:: What is needed ::
Wherever a picture appears in the data below, omit it, and restate everything else word for word.
-------- Given data --------
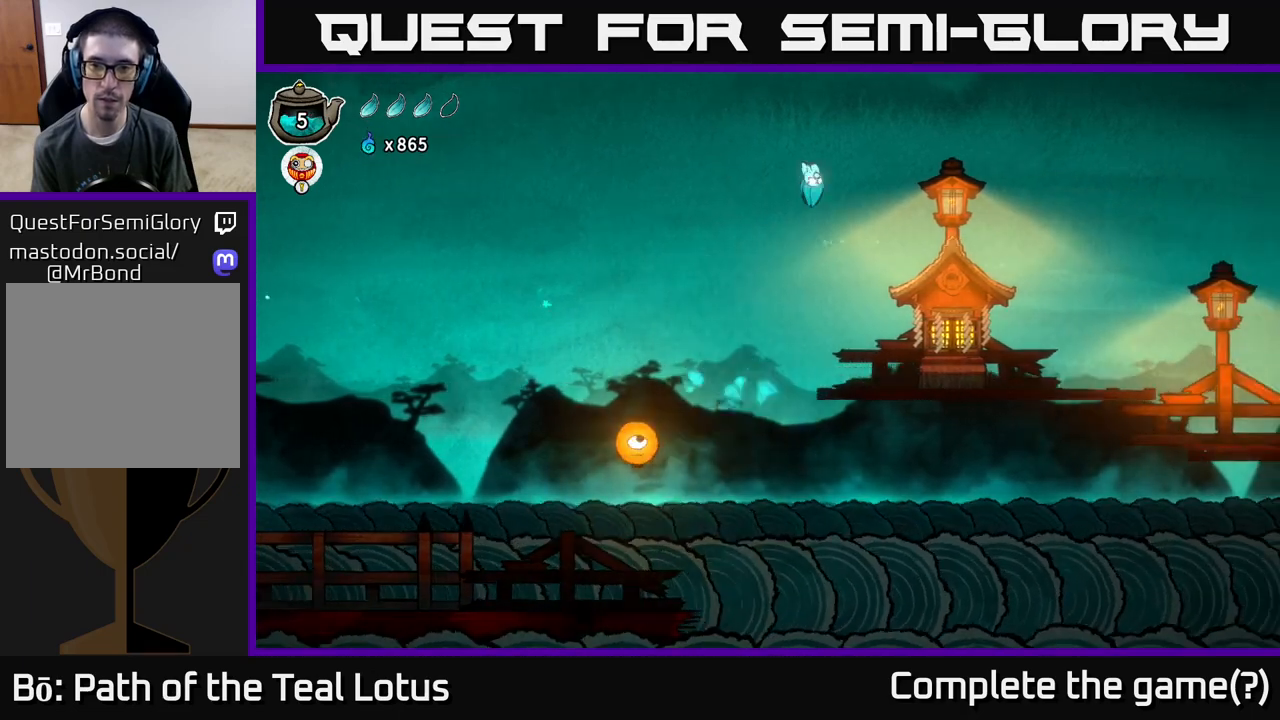
{"buttons": ["X"], "left_stick": "right", "right_stick": "center", "events": [[333, "X", "down"], [350, "A", "up"]]}
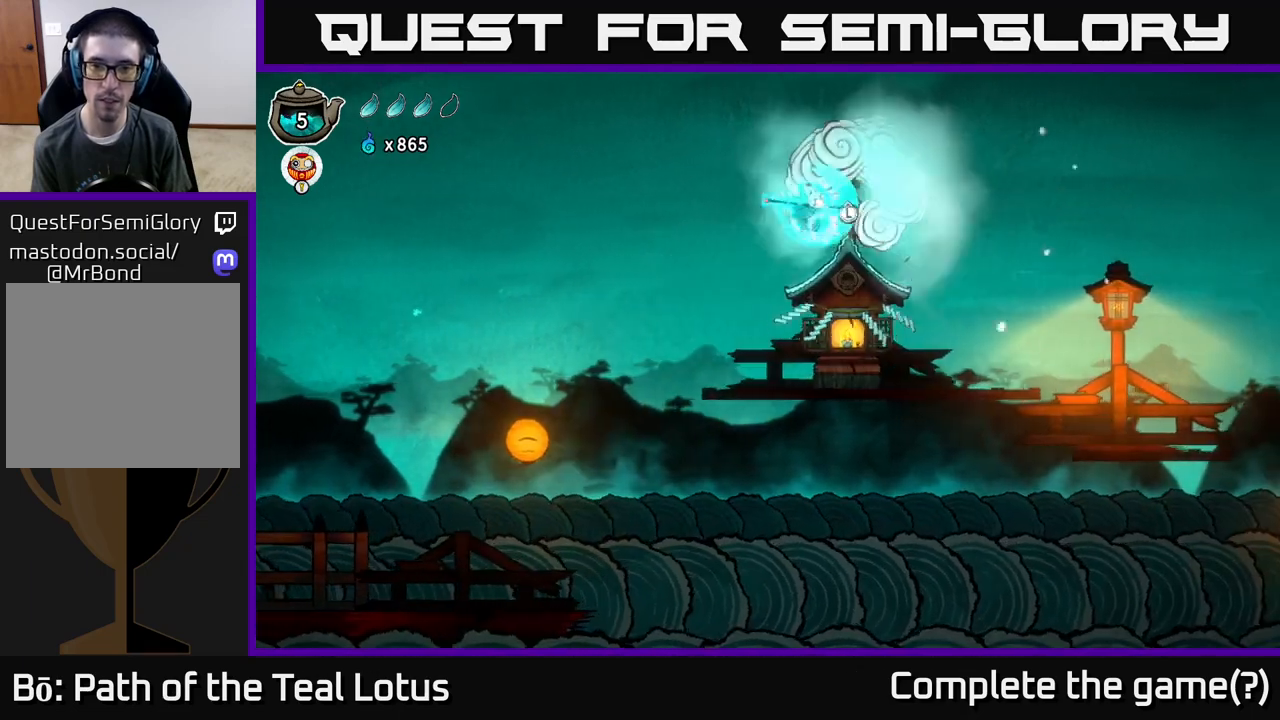
{"buttons": [], "left_stick": "center", "right_stick": "center", "events": [[33, "X", "up"], [217, "left_stick", "center"]]}
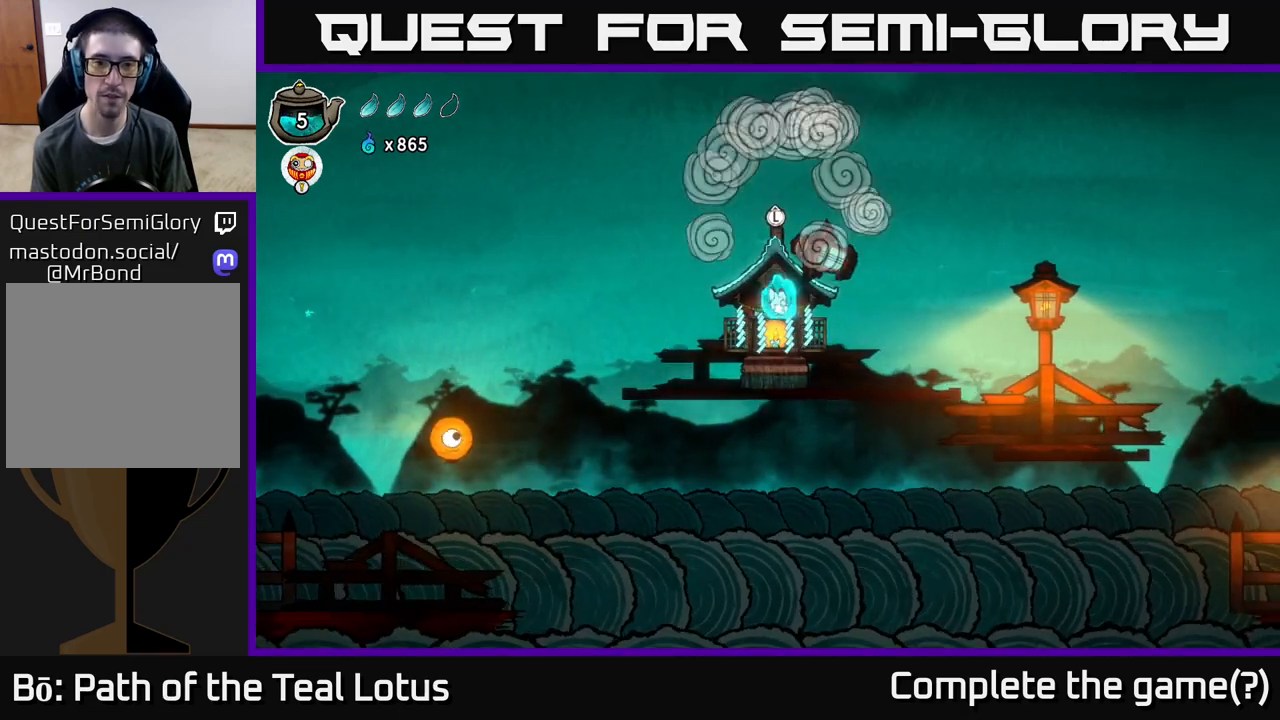
{"buttons": [], "left_stick": "center", "right_stick": "center", "events": [[317, "left_stick", "up"], [450, "left_stick", "center"]]}
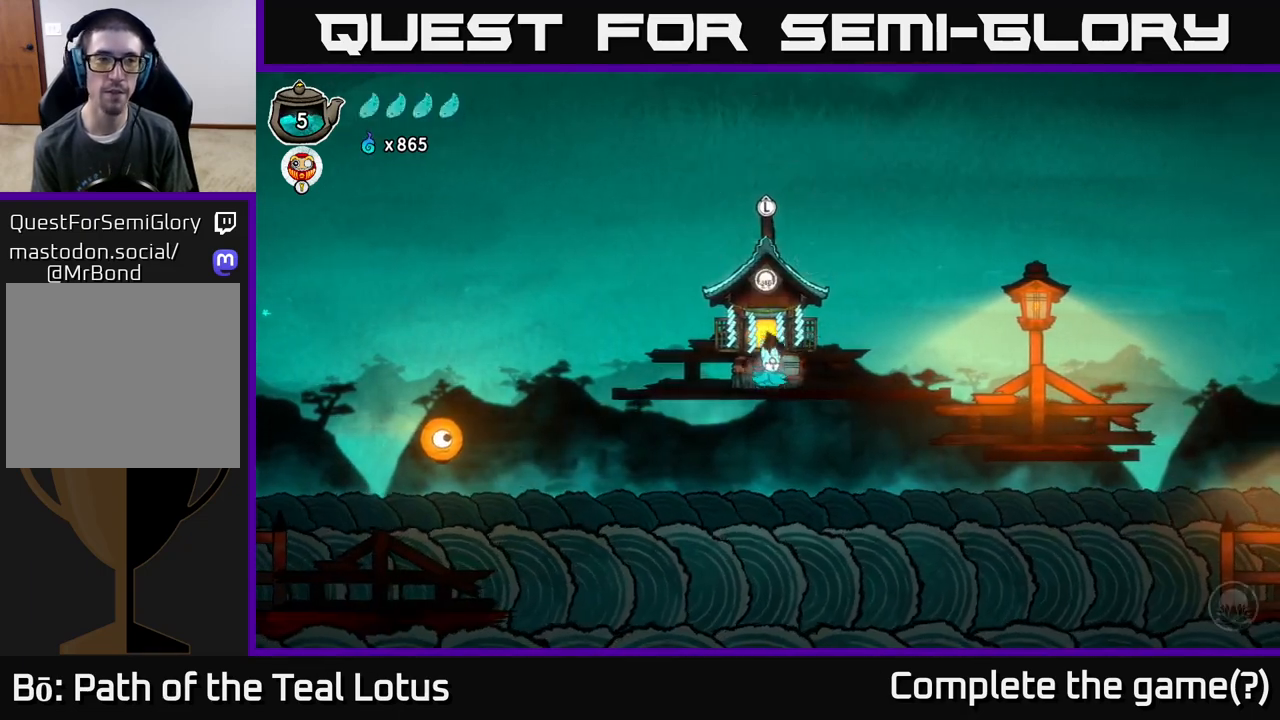
{"buttons": [], "left_stick": "center", "right_stick": "center", "events": []}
--------
:: Exercise solution ::
{"buttons": ["X"], "left_stick": "right", "right_stick": "center", "events": [[333, "X", "down"], [350, "A", "up"]]}
{"buttons": [], "left_stick": "center", "right_stick": "center", "events": [[33, "X", "up"], [217, "left_stick", "center"]]}
{"buttons": [], "left_stick": "center", "right_stick": "center", "events": [[317, "left_stick", "up"], [450, "left_stick", "center"]]}
{"buttons": [], "left_stick": "center", "right_stick": "center", "events": []}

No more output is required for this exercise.